Beth wollte halt viel größer erscheinen als er war. Und solche Namen helfen beim Beantragen von Fördergeldern oder werden zur Voraussetzung gemacht. Das muß ja auch in den Förderlisten schön aussehen. Und was hermachen, wenn man „Direktor” desselben ist.

Europäisch war daran allerdings, daß das EISS damals wirklich Spitze war, weil es zu dem Thema damals in Europa noch nichts gab. Am EISS wurden die ersten Firewalls entwickelt, noch bevor es die Bezeichnung überhaupt gab, wir hatten sowas wie ssh und pgp, nur vorher, mit die ersten Webbrowser und -server usw. Wir waren schon Spitze.

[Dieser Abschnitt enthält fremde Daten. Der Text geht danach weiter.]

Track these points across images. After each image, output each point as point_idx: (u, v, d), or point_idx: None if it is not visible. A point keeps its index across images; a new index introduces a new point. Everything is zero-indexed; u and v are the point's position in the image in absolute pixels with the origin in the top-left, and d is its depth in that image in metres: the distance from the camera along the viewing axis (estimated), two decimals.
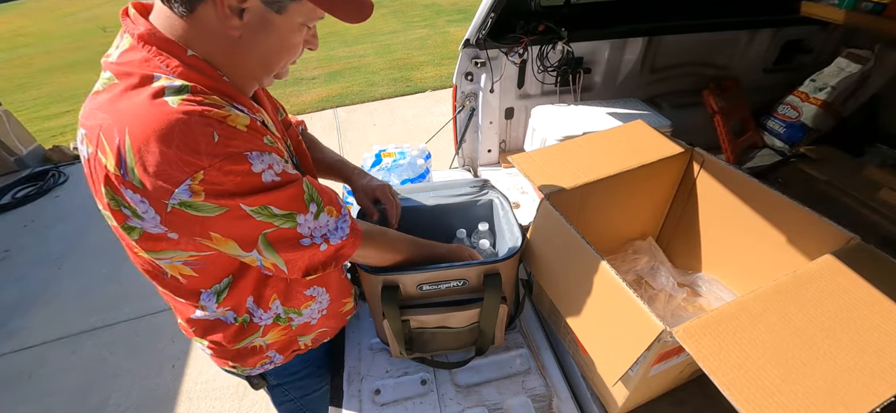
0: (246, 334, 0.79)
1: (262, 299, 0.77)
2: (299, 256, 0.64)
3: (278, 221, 0.60)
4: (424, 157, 1.46)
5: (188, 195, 0.52)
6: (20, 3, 20.39)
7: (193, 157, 0.51)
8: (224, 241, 0.59)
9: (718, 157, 1.07)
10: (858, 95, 1.93)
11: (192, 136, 0.51)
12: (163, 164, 0.50)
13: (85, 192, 3.75)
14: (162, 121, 0.50)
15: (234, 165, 0.54)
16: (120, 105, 0.52)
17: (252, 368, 0.88)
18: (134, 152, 0.50)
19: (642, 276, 1.14)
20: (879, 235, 1.38)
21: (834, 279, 0.71)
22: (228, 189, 0.54)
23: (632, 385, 0.80)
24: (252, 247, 0.60)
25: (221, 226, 0.57)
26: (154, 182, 0.51)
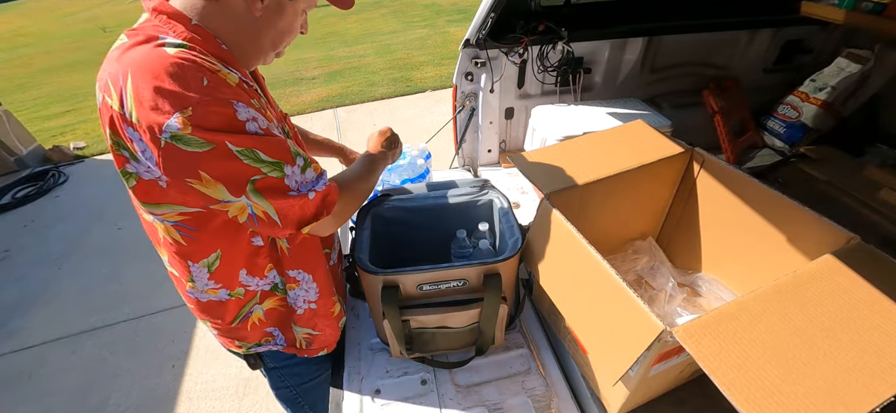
0: (244, 303, 0.82)
1: (256, 269, 0.79)
2: (289, 205, 0.67)
3: (266, 168, 0.63)
4: (424, 157, 1.46)
5: (178, 127, 0.56)
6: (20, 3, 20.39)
7: (183, 92, 0.56)
8: (213, 182, 0.61)
9: (718, 157, 1.07)
10: (858, 95, 1.93)
11: (184, 76, 0.57)
12: (156, 97, 0.56)
13: (85, 191, 3.76)
14: (159, 63, 0.57)
15: (220, 107, 0.59)
16: (126, 56, 0.59)
17: (256, 343, 0.90)
18: (133, 90, 0.56)
19: (642, 276, 1.14)
20: (879, 235, 1.38)
21: (834, 279, 0.71)
22: (214, 124, 0.58)
23: (632, 385, 0.80)
24: (241, 192, 0.62)
25: (210, 164, 0.59)
26: (148, 115, 0.56)
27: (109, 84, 0.58)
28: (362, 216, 1.04)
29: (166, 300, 2.51)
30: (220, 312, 0.82)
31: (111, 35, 11.28)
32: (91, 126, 5.17)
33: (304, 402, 1.09)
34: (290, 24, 0.73)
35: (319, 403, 1.12)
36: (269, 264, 0.81)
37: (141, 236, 3.16)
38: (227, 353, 1.73)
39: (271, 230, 0.69)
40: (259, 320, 0.87)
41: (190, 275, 0.75)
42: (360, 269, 0.88)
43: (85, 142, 4.67)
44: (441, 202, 1.11)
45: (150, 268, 2.75)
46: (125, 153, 0.61)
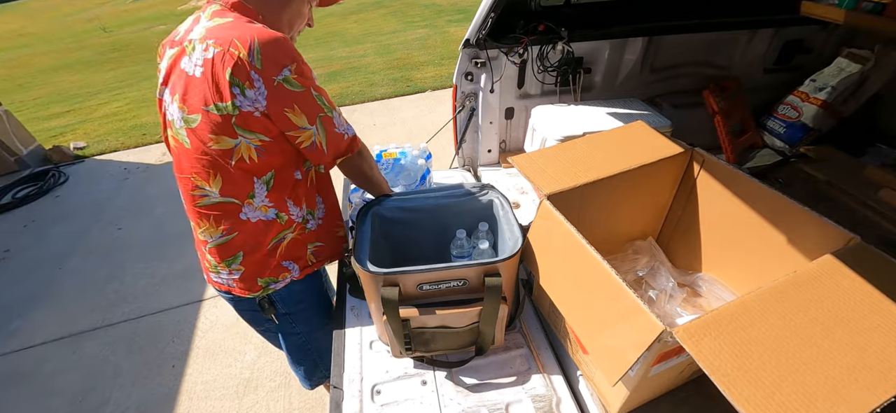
0: (281, 229, 1.03)
1: (296, 199, 1.03)
2: (335, 139, 0.95)
3: (326, 110, 0.92)
4: (425, 156, 1.46)
5: (289, 73, 0.85)
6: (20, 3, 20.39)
7: (292, 54, 0.86)
8: (300, 113, 0.88)
9: (718, 157, 1.07)
10: (858, 95, 1.93)
11: (288, 45, 0.86)
12: (277, 55, 0.83)
13: (85, 191, 3.76)
14: (272, 33, 0.84)
15: (305, 65, 0.89)
16: (242, 25, 0.85)
17: (275, 279, 1.07)
18: (260, 46, 0.81)
19: (642, 276, 1.14)
20: (879, 235, 1.38)
21: (834, 279, 0.71)
22: (306, 74, 0.88)
23: (632, 385, 0.80)
24: (313, 122, 0.90)
25: (301, 100, 0.87)
26: (270, 65, 0.82)
27: (236, 41, 0.81)
28: (362, 216, 1.04)
29: (166, 300, 2.51)
30: (262, 238, 1.00)
31: (111, 35, 11.29)
32: (91, 126, 5.17)
33: (312, 349, 1.26)
34: (301, 10, 1.00)
35: (326, 353, 1.19)
36: (303, 197, 1.04)
37: (141, 236, 3.17)
38: (227, 353, 1.78)
39: (319, 156, 0.96)
40: (283, 249, 1.05)
41: (252, 191, 0.95)
42: (359, 268, 0.88)
43: (85, 142, 4.67)
44: (441, 202, 1.11)
45: (151, 268, 2.76)
46: (236, 90, 0.82)
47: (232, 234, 0.98)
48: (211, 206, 0.95)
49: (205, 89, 0.83)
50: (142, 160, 4.21)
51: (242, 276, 1.04)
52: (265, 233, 1.00)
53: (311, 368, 1.31)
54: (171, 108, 0.91)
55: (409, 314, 0.89)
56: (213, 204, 0.95)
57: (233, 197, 0.94)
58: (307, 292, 1.17)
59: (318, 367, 1.31)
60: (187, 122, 0.88)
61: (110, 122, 5.20)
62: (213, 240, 0.99)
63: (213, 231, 0.98)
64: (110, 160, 4.30)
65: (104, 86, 6.98)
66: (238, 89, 0.82)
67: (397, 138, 4.06)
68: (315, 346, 1.25)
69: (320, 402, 1.89)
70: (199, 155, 0.90)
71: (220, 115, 0.84)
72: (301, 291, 1.14)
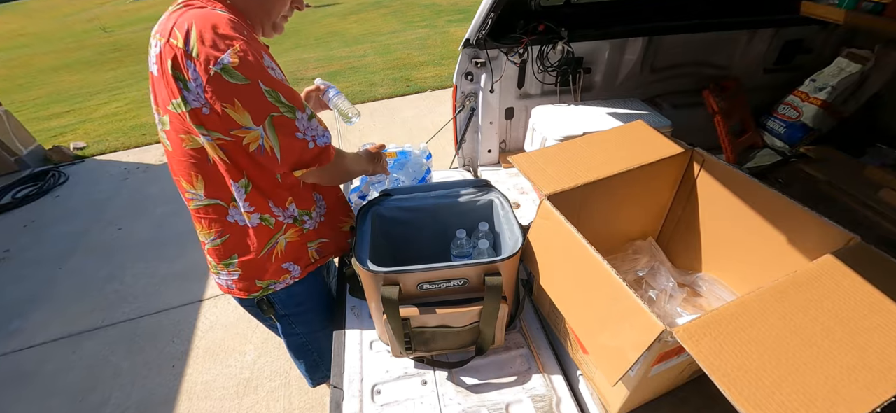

Daß man nicht viel findet liegt an Beths Inkompetenz und Paranoia. Er hat viele Veröffentlichungen blockiert und verboten, weil er der Meinung war, daß alles so veröffentlicht werden muß, als hätte er es erfunden, was aber die Mitarbeiter wiederum nicht immer mitmachten. Außerdem hat Beth alles, was nicht Formelhaufen war, blockiert, weil das nicht seiner Auffassung von „Wissenschaft” entsprach. Und dann war er noch der Meinung, daß man eigentlich gar nicht publizieren, sondern nur handverlesen vertraulich weitergeben darf, weil die ganze Welt nur daraus aus sei, sich an seiner Genialität zu bedienen.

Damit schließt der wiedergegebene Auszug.